Os Estados Unidos estão de portas fechadas para Woody Allen – leia-se cinemas, patrocinadores, atores e atrizes do primeiro escalão. As denúncias de quase 30 anos atrás de abuso sexual da própria filha, que voltaram à tona mais recentemente na esteira do movimento #MeToo, apagaram o cineasta em sua terra natal. Sem possibilidade de filmar em casa, o diretor que fez de Nova York seu parque de diversões arrumou as malas e foi para a Espanha.
Com pré-estreias diárias a partir desta quinta-feira (30/12), “O festival do amor”, seu 49º longa-metragem, é um legítimo filme de Woody Allen, a despeito do novo cenário e do elenco longe das estrelas que costumeiramente circularam por suas produções. O protagonista, como tantos outros, é um homem de meia-idade em crise no trabalho e na vida pessoal.
ROMANCISTA FRUSTRADO
Apaixonado pela filmografia clássica europeia, o americano Mort Rifkin (Wallace Shawn) já teve seus dias de glória como acadêmico do cinema, mas empacou como escritor. Nunca conseguiu se tornar o grande romancista que pretendia ser. Afinal, não faz sentido escrever um livro se ele não tiver a envergadura da obra de Dostoiévski, pensa ele.Um poço de neuroses (como não?), Mort decide ir como acompanhante da mulher, a relações-públicas Sue (Gina Gershon), ao Festival de Cinema de San Sebastián, no País Basco. Relutante, vai ao evento única e simplesmente porque quer salvar um casamento que, está na cara, já era. Exuberante, Sue está na Espanha para ciceronear o cineasta-sensação do festival, o francês Philippe (Louis Garrel), egocêntrico, pretensioso e vazio na opinião de Mort.
Não é difícil notar que o temor do protagonista tem sua razão de ser: a RP e o jovem diretor estão encantados um com o outro e ele, mais de uma vez, é deixado de lado durante o festival. Sem muito o que fazer, Mort passa a perambular por San Sebastián, entre conversas com conhecidos. A sensação de que está à beira de um ataque do coração o levam a conhecer a cardiologista Joana (Elena Anaya). Ela também prefere o cinema francês ao americano. O professor aposentado logo se imagina em um idílio amoroso com a médica.

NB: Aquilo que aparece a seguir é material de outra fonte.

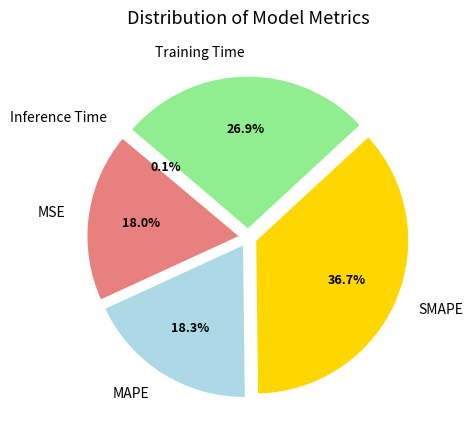

Rank the categories by value from highest to lowest.

SMAPE, Training Time, MAPE, MSE, Inference Time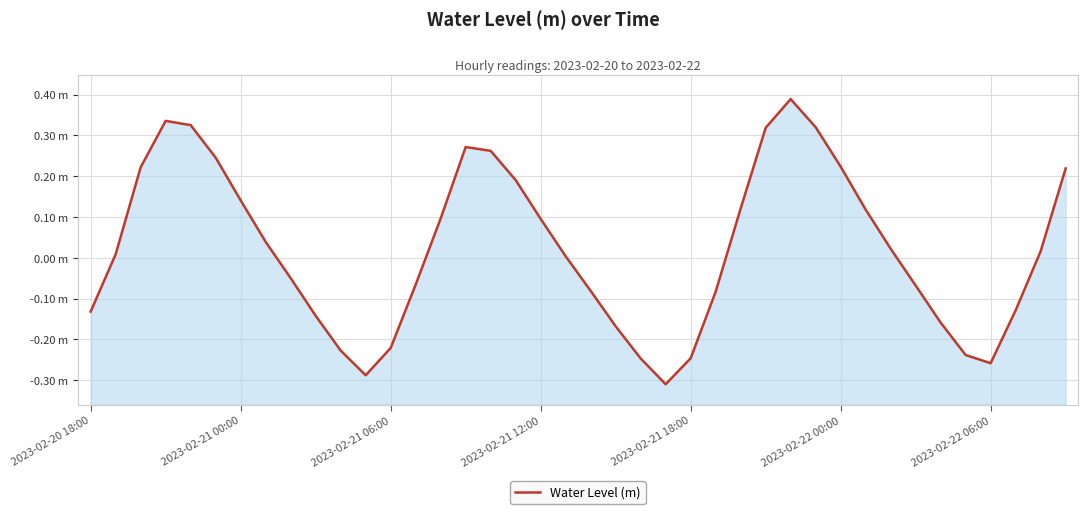

Between 12 and 28, which is larger?

28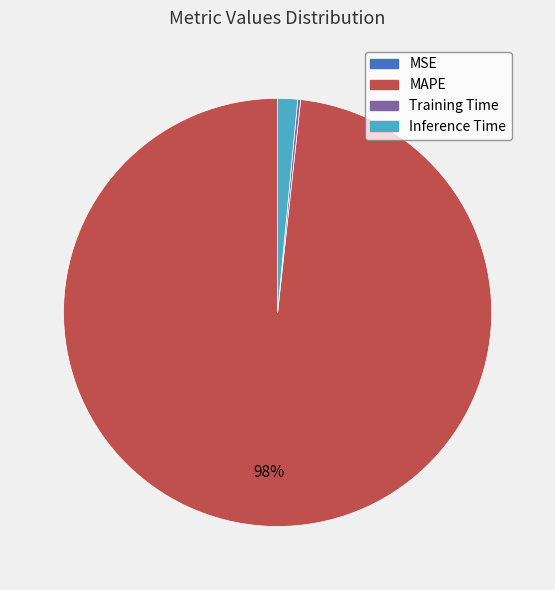

What is the largest slice in the pie chart?

MAPE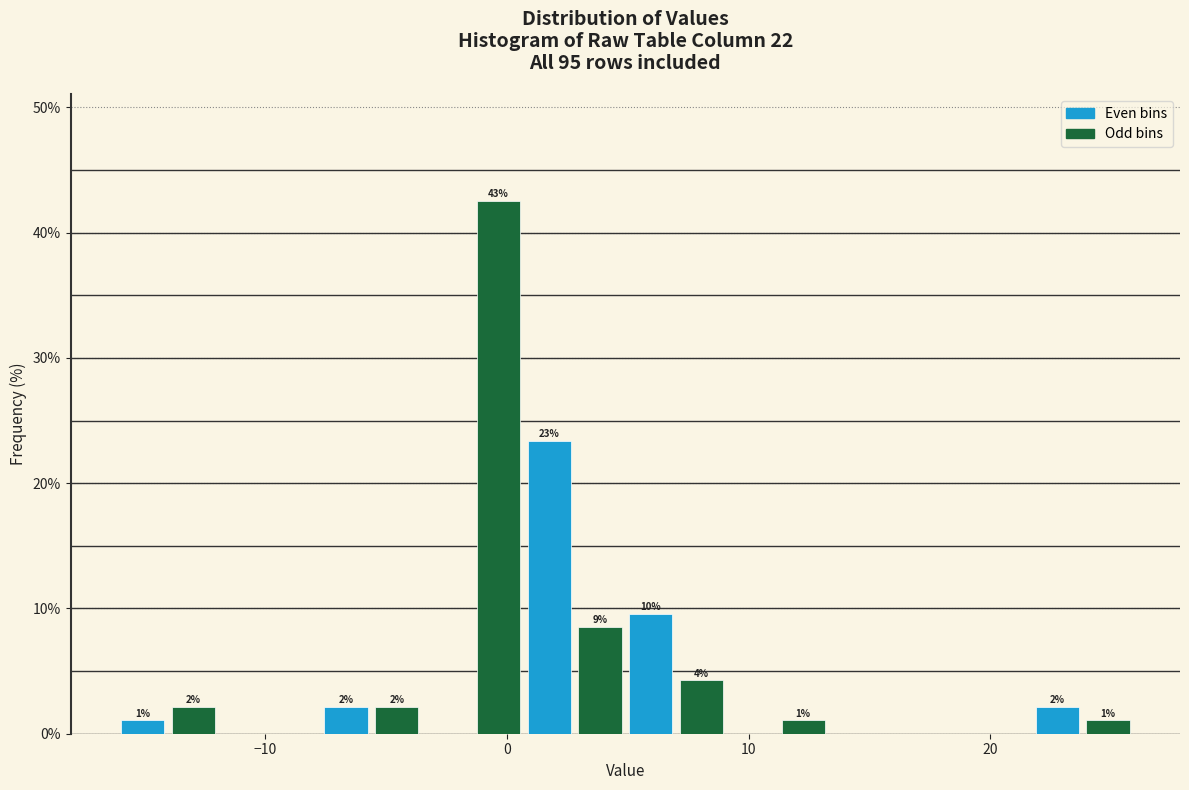

Read against the x-axis, roughly where is the centre of the tallest bar?

0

Ainda que o cenário seja inédito, Woody Allen está pisando em terreno conhecido aqui. Falando de algo que conhece bem – e muitas vezes apontando a câmera de forma irônica para o mundinho ensimesmado dos festivais de cinema –, o diretor também presta homenagem aos grandes mestres.
Em seus devaneios noturnos, Mort surge em cenas clássicas do cinema. Ele está disputando Sue com outro homem, como aconteceu em “Jules e Jim – Uma mulher para dois”, de François Truffaut. Em outra sequência imaginária, o protagonista divide um cigarro na cama com a esposa, assim como fizeram Jean-Paul Belmondo e Jean Seberg em “Acossado”, de Jean-Luc Godard.
O trenó rebatizado Rose Budnick remete a “Cidadão Kane”, de Orson Wells; Ingmar Bergman surge em duas recriações: “Persona” e “O sétimo selo” (a participação de Christoph Waltz é um dos achados do filme). Vários atores com diferentes graus de prestígio passeiam na tela nessas pequenas inserções em preto e branco.
SEM EMPATIA
No entanto, tais sequências, aliadas ao universo já conhecido da extensa filmografia de Woody Allen, não fazem com que o longa realmente decole. Wallace Shawn até se esforça, mas não consegue a empatia de tantos neuróticos que Allen levou para o cinema. Suscita, aqui e ali, alguns poucos sorrisos.Por outro lado, mesmo que menos inspirado, “O festival do amor” é um filme de resistência. Aos 86 anos, contra tudo e (quase) todos, Woody Allen ainda tem o que dizer.
“O FESTIVAL DO AMOR”
(Espanha/EUA/Itália, 2020, 88min, de Woody Allen, com Wallace Shawn, Gina Gershon e Louis Garrel) – Pré-estreias diárias a partir desta quinta-feira (30/12). Pátio Savassi, às 19h30 (exceto 31/12). Ponteio, às 14h10, 19h10 e 21h10 (em 31/12, apenas a primeira sessão; em 1º/1, as duas últimas sessões). UNA Cine Belas Artes, às 17h10 e 18h50 (exceto 31/12 e 1º/1).